• _WRITTEN TASK_:
Exactly the lines below from the one with "Ομαδα 8 φιλολογιας: 179 -> 460" up to and including the one with "Ομαδα 1 διοικητικου: 99 -> 40" make up the answer, with nothing else added.

• _DATA_:
╔══
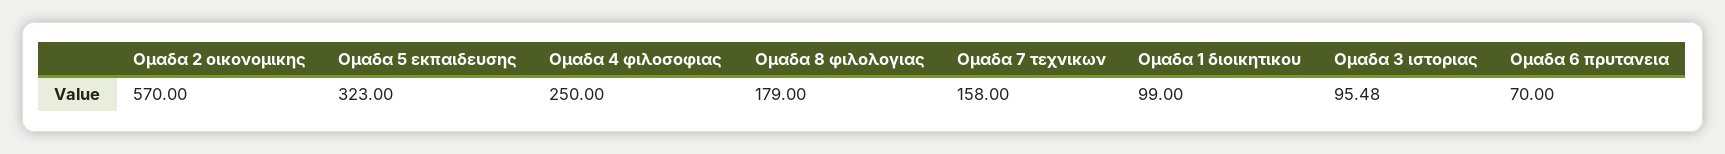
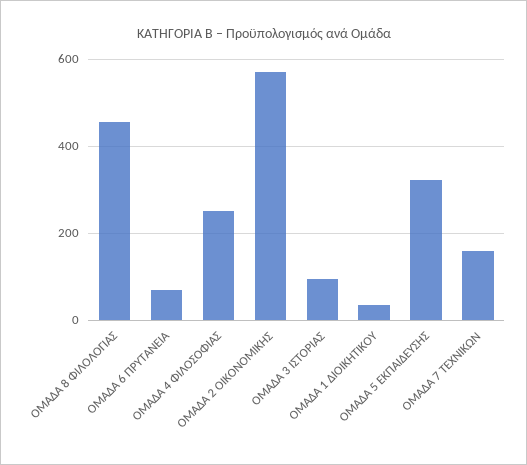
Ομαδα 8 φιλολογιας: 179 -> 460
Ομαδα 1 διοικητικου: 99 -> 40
╚══
╔══
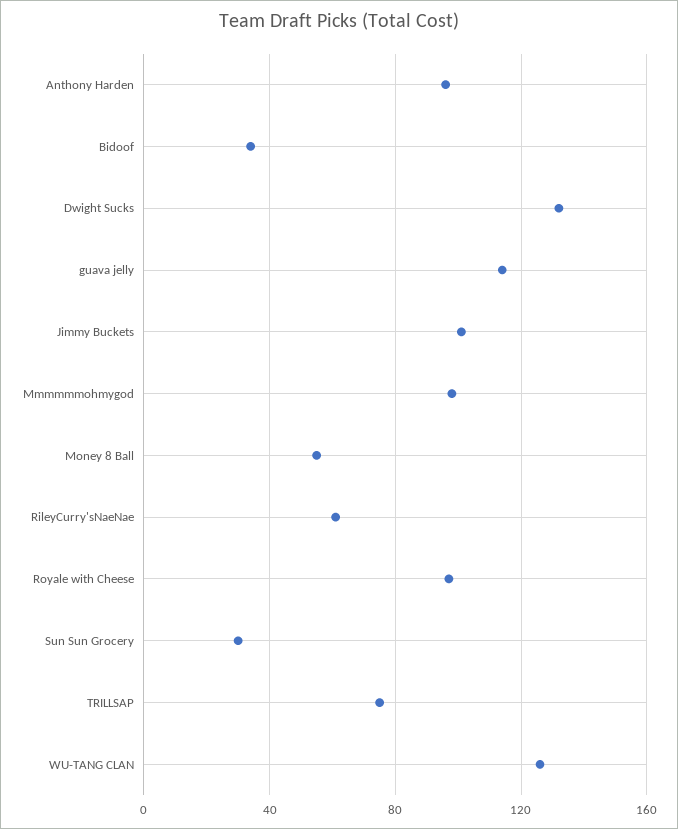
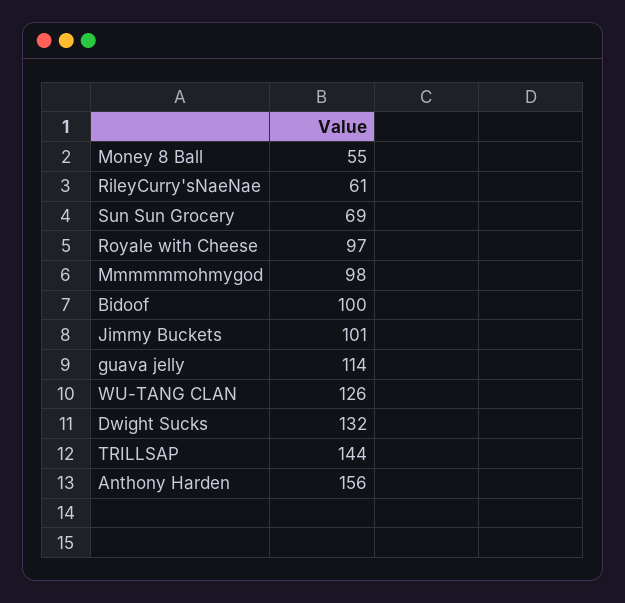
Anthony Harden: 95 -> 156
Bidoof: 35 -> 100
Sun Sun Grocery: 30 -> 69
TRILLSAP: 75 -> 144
╚══
╔══
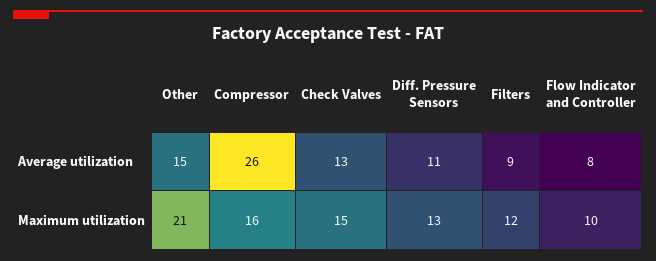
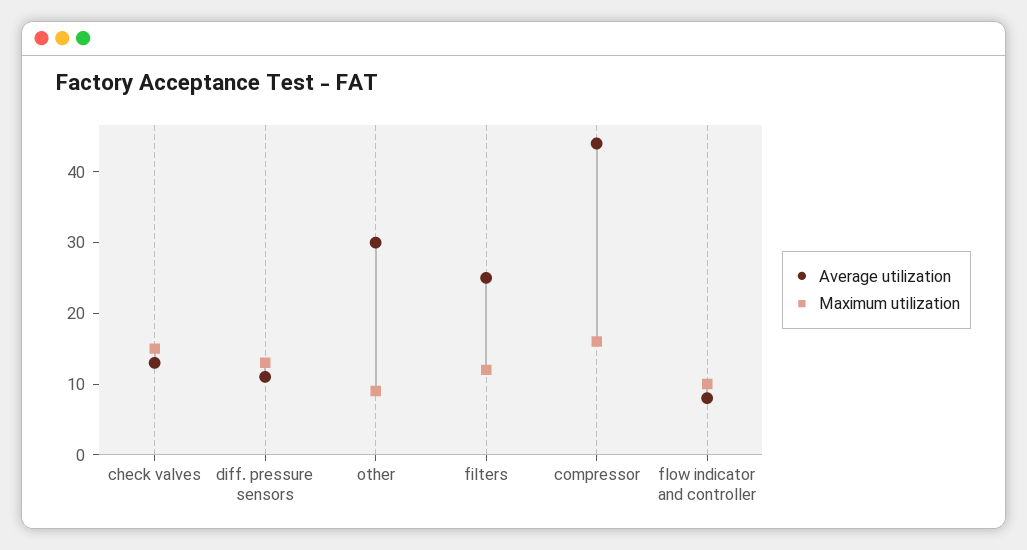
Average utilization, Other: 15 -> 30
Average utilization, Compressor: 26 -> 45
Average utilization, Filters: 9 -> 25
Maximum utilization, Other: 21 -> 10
╚══
• _OUTPUT BELOW_:
Ομαδα 8 φιλολογιας: 179 -> 460
Ομαδα 1 διοικητικου: 99 -> 40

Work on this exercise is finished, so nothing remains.